Ahmed conta que na Líbia é impossível para as pessoas que sobrevivem reportar estas experiências horríveis ou pedir ajuda, porque têm medo de sofrer retaliações. “Se falarmos, eles matam-nos a nós ou à mulher.”

 

Aissatou concorda: “Sofremos muitas coisas, mas não falávamos disso lá [na Líbia]. A quem é que nos iríamos queixar? Não há lei. Resta-nos rezar a Deus para que se nos fizermos às águas, alguém nos salvará.”

 

Oportunidade para falar

Para as pessoas sobreviventes que passaram longos períodos de medo e de stress associado a violência grave, a equipa médica da MSF no Geo Barents concentra-se em prestar um apoio básico em saúde mental que comece a providenciar alguma sensação de segurança e de dignidade.

A psicóloga Hager Saadallah considera que a oportunidade para as pessoas sobreviventes falarem com um profissional médico e obter reconhecimento das experiências pelas quais passaram é, frequentemente, uma das coisas com maior significado que a equipa pode oferecer. “O que as pessoas precisam nesta fase, em que estão ainda a deslocar-se, é simplesmente ter a possibilidade de contar aquilo por que passaram”, sustenta. “Poder falar e ter alguém a ouvir é algo totalmente normal para mim e para as pessoas em comum.
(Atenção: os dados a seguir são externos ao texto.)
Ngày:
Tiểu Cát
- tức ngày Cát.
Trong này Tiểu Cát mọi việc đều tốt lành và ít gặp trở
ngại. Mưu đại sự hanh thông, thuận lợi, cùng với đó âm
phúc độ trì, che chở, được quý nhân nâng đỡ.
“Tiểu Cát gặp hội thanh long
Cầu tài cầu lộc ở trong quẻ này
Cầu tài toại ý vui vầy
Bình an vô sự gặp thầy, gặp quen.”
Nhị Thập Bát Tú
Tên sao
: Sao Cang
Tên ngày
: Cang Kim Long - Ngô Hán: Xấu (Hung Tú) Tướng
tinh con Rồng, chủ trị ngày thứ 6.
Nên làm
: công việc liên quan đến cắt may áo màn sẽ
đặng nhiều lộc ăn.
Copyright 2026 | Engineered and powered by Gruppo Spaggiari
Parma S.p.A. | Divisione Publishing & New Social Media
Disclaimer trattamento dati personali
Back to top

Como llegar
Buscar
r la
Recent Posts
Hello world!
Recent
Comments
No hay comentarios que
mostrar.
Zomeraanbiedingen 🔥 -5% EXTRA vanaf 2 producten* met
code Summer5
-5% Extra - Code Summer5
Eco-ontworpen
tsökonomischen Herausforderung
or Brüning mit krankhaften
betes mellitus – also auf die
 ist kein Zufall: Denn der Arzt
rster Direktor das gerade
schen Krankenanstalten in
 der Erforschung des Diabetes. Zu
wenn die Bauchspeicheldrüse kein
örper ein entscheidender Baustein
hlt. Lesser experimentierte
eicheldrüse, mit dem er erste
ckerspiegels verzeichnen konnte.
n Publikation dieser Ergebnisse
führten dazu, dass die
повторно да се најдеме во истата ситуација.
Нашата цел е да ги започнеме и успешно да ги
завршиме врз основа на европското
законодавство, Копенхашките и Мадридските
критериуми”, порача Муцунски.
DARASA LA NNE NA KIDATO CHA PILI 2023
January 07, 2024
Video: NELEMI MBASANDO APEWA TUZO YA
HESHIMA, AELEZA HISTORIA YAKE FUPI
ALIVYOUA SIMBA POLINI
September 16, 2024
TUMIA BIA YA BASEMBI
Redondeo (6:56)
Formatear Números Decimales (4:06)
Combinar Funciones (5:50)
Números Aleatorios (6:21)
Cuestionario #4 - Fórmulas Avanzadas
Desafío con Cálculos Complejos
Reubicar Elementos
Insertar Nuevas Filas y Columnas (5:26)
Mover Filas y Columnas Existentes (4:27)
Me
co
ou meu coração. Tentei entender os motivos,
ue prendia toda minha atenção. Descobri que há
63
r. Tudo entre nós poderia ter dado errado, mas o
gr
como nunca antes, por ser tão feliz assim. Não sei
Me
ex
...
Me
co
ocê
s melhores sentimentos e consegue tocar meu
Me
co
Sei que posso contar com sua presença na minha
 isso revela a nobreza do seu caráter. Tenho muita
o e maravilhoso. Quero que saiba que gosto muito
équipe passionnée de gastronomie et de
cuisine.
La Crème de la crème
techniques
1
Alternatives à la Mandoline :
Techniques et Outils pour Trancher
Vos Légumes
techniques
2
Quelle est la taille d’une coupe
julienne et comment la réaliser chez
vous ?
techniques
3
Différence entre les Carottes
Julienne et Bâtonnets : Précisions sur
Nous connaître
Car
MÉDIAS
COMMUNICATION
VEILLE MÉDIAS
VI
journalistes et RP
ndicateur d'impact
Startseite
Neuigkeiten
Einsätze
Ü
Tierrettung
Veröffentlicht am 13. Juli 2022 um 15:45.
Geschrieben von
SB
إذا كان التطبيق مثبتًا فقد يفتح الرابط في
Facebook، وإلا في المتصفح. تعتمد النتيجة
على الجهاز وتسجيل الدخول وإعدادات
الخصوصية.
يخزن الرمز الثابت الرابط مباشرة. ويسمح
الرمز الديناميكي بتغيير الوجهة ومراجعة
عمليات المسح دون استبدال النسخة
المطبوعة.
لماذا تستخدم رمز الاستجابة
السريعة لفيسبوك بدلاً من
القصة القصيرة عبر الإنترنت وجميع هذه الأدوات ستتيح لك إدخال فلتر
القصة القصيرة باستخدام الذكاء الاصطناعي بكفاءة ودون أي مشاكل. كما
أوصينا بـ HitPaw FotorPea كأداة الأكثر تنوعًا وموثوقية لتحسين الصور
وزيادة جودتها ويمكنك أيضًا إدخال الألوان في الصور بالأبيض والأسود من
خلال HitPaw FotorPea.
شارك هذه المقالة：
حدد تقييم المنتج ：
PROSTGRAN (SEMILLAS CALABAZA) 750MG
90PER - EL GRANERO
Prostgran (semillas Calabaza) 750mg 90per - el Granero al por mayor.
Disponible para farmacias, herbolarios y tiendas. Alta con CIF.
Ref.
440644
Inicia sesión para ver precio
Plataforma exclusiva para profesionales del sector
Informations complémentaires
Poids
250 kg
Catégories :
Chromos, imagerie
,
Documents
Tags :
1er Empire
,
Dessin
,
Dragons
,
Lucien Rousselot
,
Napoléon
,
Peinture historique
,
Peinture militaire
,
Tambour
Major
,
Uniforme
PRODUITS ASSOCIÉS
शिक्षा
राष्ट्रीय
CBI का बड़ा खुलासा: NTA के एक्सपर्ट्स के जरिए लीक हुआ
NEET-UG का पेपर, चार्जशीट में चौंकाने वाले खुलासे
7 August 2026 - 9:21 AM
Mas é algo que sobreviventes frequentemente não tiveram.”

A parteira da MSF no Geo Barents, Kira Smith, junta ainda que esta oportunidade é especialmente importante para quem passou por violência sexual. “Frequentemente, quando falo com alguém que é sobrevivente, essa é a primeira vez que a pessoa está a falar com alguém – especialmente um profissional – sobre aquilo que lhe aconteceu”, explica. “Procuro fazer com que a pessoa se sinta segura e valorizada, e que saiba que não é culpa dela. Isso estabelece as bases daquilo que devem esperar e sentir que merecem por parte de quem lhes presta cuidados no futuro.”

 

“Apesar de haver muitas coisas que não podemos fazer pelas pessoas durante o curto período de tempo em que estão no navio, elas merecem ser ouvidas e tratadas com dignidade”, remata Kira Smith.

 

*nomes alterados para proteção de identidade

 

A MSF mantém atividades de buscas e salvamento no Mediterrâneo Central desde 2015, tendo trabalhado já em oito navios diferentes (sozinha ou em parceria com outras ONG). As nossas equipas salvaram mais de 80 mil vidas. Desde o início das operações de buscas e salvamento com o Geo Barents, em maio de 2021, a MSF salvou 1903 pessoas e recuperou os corpos de dez pessoas que morreram na tentativa de travessia.

Entre 17 e 24 de dezembro de 2021, as equipas da MSF a bordo do Geo Barents salvaram 558 pessoas de barcos em perigo em oito operações de resgate nas regiões de buscas e salvamento da Líbia e de Malta. Entre estes sobreviventes, 35 eram mulheres, duas delas grávidas, e 174 menores, dos quais 143 não acompanhados.